Vote “No” on Shameful Bill that Does Huge Damage to New York’s Historic Small Donor Matching Law

     
Leave the small donor law intact and in effect for the 2024 election cycle
 

We urge the Legislature to vote NO on A7760/S7564. This shameful bill inflicts huge damage on New York’s historic small donor matching law and is completely counter to the law’s goal of giving the average New Yorker a stronger voice in our democracy.

Big donors have dominated New York State elections for decades, fostering a culture of pay-to-play and a parade of state elected leaders leaving office after betraying the public trust. 

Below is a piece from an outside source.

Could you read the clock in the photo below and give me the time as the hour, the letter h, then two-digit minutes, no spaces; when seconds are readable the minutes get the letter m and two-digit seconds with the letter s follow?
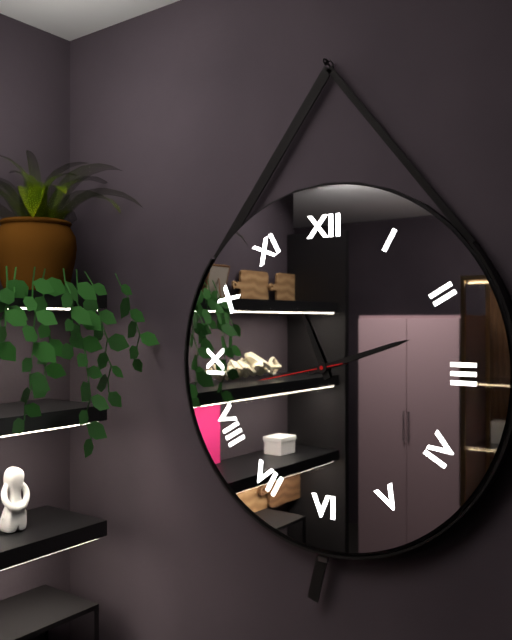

New York State’s 2019 small donor matching law is far from perfect – compared to the New York City public campaign finance system, it is far too lax. But it is a big step in the right direction, was thoroughly debated in public at well-attended hearings, and was exhaustively discussed by the Legislature. This bill makes huge changes to the program at the very end of session, without sufficient time for the public to fully understand them.

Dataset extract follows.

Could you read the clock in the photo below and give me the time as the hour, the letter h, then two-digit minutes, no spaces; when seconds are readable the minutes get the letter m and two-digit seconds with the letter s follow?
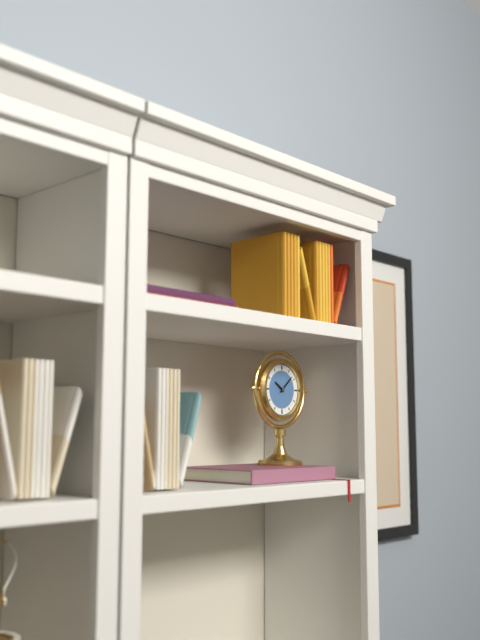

We join the editorial boards of the Daily News and Buffalo News and the dozens of groups in the Fair Elections for New York Coalition in urging the Legislature to leave the small donor law intact and in effect for the 2024 election cycle as planned. 

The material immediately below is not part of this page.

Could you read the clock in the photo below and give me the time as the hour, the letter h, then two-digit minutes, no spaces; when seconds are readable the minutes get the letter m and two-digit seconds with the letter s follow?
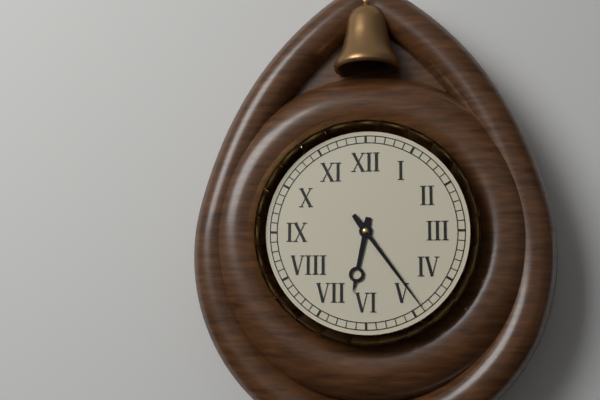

Here is our summary of the most destructive changes this bill will inflict on New York’s long-awaited public small donor matching law:

  1. Removes the $250 cap on matchable donations, so that the first $250 of donation(s) of any size up to the maximum are matched with public funds. 

    This is a huge step backwards. Current state law says if you give more than $250 in total contributions in one election cycle, you get no public match – zero. If this destructive bill passes, the CEO of a company with state contracts could make a $10,000 campaign contribution to a State Senator and the public would provide another $2,300 in matching funds. 

    The $250 cap was highly debated in 2019 and agreed to as a political compromise in which public match advocates grudgingly accepted the Legislature’s proposal for much higher contribution limits than under the NYC law. 
     
  2. Raises the number of in-district donors and the total donation amount needed to qualify for matching funds far above the current law. This would make it much harder for opponents to qualify for the public match, resulting in significantly less competitive elections. To qualify for the program, Assembly candidates will need to raise $10,000 from 145 in-district residents, up from $6,000 from 75 in-district residents. Senate candidates will need to raise $24,000 from 350 in-district residents, up from $12,000 and 150 in-district residents. 

Below and linked is a chart showing what destructive changes are being proposed and comparing the proposed bill to NYS and NYC’s campaign finance laws.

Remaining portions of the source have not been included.